**Page-level text extractions**
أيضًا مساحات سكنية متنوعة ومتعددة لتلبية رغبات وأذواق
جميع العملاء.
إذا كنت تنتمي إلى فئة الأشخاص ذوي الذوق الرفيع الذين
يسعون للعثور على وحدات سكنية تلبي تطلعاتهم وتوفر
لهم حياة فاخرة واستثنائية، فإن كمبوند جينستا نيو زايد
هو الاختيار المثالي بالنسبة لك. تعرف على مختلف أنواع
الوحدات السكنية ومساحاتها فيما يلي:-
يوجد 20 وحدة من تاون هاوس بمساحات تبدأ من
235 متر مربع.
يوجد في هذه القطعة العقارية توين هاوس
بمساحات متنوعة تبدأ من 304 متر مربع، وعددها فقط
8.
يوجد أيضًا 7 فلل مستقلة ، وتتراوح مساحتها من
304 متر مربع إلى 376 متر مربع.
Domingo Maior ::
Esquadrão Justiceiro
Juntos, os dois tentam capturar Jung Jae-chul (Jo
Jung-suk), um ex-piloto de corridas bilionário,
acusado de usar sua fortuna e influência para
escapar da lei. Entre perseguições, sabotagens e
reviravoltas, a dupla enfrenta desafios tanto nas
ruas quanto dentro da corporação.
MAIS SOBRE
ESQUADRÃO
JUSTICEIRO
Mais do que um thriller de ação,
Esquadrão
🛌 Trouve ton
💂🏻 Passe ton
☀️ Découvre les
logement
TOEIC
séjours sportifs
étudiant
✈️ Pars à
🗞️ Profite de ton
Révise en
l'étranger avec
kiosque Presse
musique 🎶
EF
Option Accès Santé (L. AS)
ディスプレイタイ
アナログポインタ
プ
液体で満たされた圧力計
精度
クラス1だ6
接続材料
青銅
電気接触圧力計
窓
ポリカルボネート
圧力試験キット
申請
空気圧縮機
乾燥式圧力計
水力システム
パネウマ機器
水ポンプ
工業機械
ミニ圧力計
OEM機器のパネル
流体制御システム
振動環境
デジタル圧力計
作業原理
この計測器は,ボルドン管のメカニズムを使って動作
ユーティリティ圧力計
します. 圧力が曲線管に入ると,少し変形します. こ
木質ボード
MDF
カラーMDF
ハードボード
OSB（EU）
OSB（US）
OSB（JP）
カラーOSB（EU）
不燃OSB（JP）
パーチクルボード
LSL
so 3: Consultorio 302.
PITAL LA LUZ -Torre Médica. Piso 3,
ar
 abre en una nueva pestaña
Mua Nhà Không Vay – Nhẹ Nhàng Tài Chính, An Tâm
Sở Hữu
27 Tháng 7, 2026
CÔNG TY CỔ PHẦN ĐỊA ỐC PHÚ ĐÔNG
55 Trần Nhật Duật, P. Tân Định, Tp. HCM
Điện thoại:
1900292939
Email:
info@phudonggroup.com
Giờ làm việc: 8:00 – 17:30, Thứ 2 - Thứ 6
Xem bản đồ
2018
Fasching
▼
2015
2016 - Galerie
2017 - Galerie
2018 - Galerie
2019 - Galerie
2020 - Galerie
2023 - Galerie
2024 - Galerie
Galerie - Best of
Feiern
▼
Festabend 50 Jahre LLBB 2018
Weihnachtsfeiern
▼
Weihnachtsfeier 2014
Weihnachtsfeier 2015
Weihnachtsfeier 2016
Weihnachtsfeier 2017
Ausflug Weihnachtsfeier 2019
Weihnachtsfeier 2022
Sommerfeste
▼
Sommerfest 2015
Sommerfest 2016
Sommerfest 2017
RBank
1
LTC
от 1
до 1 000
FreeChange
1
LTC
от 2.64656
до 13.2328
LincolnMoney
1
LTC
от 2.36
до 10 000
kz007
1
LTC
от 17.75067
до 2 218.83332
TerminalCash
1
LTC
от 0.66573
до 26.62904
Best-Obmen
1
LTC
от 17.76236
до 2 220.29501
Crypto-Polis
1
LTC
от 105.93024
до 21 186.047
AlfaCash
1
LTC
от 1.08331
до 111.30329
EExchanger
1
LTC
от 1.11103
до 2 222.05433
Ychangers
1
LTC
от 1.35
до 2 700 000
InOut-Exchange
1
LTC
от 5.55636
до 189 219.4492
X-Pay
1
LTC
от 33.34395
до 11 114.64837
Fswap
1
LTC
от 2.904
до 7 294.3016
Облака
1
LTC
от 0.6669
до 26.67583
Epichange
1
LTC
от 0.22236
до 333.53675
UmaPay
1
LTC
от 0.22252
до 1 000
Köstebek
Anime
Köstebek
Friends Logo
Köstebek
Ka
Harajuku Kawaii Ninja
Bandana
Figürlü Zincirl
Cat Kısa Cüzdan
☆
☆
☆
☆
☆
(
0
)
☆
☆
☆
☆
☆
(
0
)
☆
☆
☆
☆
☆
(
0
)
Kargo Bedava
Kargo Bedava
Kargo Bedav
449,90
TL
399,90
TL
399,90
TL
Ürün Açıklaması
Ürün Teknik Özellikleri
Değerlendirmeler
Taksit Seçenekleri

**YOUR INSTRUCTIONS**
Please copy out the records exactly as they appear.

**TASK RESULT**
أيضًا مساحات سكنية متنوعة ومتعددة لتلبية رغبات وأذواق
جميع العملاء.
إذا كنت تنتمي إلى فئة الأشخاص ذوي الذوق الرفيع الذين
يسعون للعثور على وحدات سكنية تلبي تطلعاتهم وتوفر
لهم حياة فاخرة واستثنائية، فإن كمبوند جينستا نيو زايد
هو الاختيار المثالي بالنسبة لك. تعرف على مختلف أنواع
الوحدات السكنية ومساحاتها فيما يلي:-
يوجد 20 وحدة من تاون هاوس بمساحات تبدأ من
235 متر مربع.
يوجد في هذه القطعة العقارية توين هاوس
بمساحات متنوعة تبدأ من 304 متر مربع، وعددها فقط
8.
يوجد أيضًا 7 فلل مستقلة ، وتتراوح مساحتها من
304 متر مربع إلى 376 متر مربع.
Domingo Maior ::
Esquadrão Justiceiro
Juntos, os dois tentam capturar Jung Jae-chul (Jo
Jung-suk), um ex-piloto de corridas bilionário,
acusado de usar sua fortuna e influência para
escapar da lei. Entre perseguições, sabotagens e
reviravoltas, a dupla enfrenta desafios tanto nas
ruas quanto dentro da corporação.
MAIS SOBRE
ESQUADRÃO
JUSTICEIRO
Mais do que um thriller de ação,
Esquadrão
🛌 Trouve ton
💂🏻 Passe ton
☀️ Découvre les
logement
TOEIC
séjours sportifs
étudiant
✈️ Pars à
🗞️ Profite de ton
Révise en
l'étranger avec
kiosque Presse
musique 🎶
EF
Option Accès Santé (L. AS)
ディスプレイタイ
アナログポインタ
プ
液体で満たされた圧力計
精度
クラス1だ6
接続材料
青銅
電気接触圧力計
窓
ポリカルボネート
圧力試験キット
申請
空気圧縮機
乾燥式圧力計
水力システム
パネウマ機器
水ポンプ
工業機械
ミニ圧力計
OEM機器のパネル
流体制御システム
振動環境
デジタル圧力計
作業原理
この計測器は,ボルドン管のメカニズムを使って動作
ユーティリティ圧力計
します. 圧力が曲線管に入ると,少し変形します. こ
木質ボード
MDF
カラーMDF
ハードボード
OSB（EU）
OSB（US）
OSB（JP）
カラーOSB（EU）
不燃OSB（JP）
パーチクルボード
LSL
so 3: Consultorio 302.
PITAL LA LUZ -Torre Médica. Piso 3,
ar
 abre en una nueva pestaña
Mua Nhà Không Vay – Nhẹ Nhàng Tài Chính, An Tâm
Sở Hữu
27 Tháng 7, 2026
CÔNG TY CỔ PHẦN ĐỊA ỐC PHÚ ĐÔNG
55 Trần Nhật Duật, P. Tân Định, Tp. HCM
Điện thoại:
1900292939
Email:
info@phudonggroup.com
Giờ làm việc: 8:00 – 17:30, Thứ 2 - Thứ 6
Xem bản đồ
2018
Fasching
▼
2015
2016 - Galerie
2017 - Galerie
2018 - Galerie
2019 - Galerie
2020 - Galerie
2023 - Galerie
2024 - Galerie
Galerie - Best of
Feiern
▼
Festabend 50 Jahre LLBB 2018
Weihnachtsfeiern
▼
Weihnachtsfeier 2014
Weihnachtsfeier 2015
Weihnachtsfeier 2016
Weihnachtsfeier 2017
Ausflug Weihnachtsfeier 2019
Weihnachtsfeier 2022
Sommerfeste
▼
Sommerfest 2015
Sommerfest 2016
Sommerfest 2017
RBank
1
LTC
от 1
до 1 000
FreeChange
1
LTC
от 2.64656
до 13.2328
LincolnMoney
1
LTC
от 2.36
до 10 000
kz007
1
LTC
от 17.75067
до 2 218.83332
TerminalCash
1
LTC
от 0.66573
до 26.62904
Best-Obmen
1
LTC
от 17.76236
до 2 220.29501
Crypto-Polis
1
LTC
от 105.93024
до 21 186.047
AlfaCash
1
LTC
от 1.08331
до 111.30329
EExchanger
1
LTC
от 1.11103
до 2 222.05433
Ychangers
1
LTC
от 1.35
до 2 700 000
InOut-Exchange
1
LTC
от 5.55636
до 189 219.4492
X-Pay
1
LTC
от 33.34395
до 11 114.64837
Fswap
1
LTC
от 2.904
до 7 294.3016
Облака
1
LTC
от 0.6669
до 26.67583
Epichange
1
LTC
от 0.22236
до 333.53675
UmaPay
1
LTC
от 0.22252
до 1 000
Köstebek
Anime
Köstebek
Friends Logo
Köstebek
Ka
Harajuku Kawaii Ninja
Bandana
Figürlü Zincirl
Cat Kısa Cüzdan
☆
☆
☆
☆
☆
(
0
)
☆
☆
☆
☆
☆
(
0
)
☆
☆
☆
☆
☆
(
0
)
Kargo Bedava
Kargo Bedava
Kargo Bedav
449,90
TL
399,90
TL
399,90
TL
Ürün Açıklaması
Ürün Teknik Özellikleri
Değerlendirmeler
Taksit Seçenekleri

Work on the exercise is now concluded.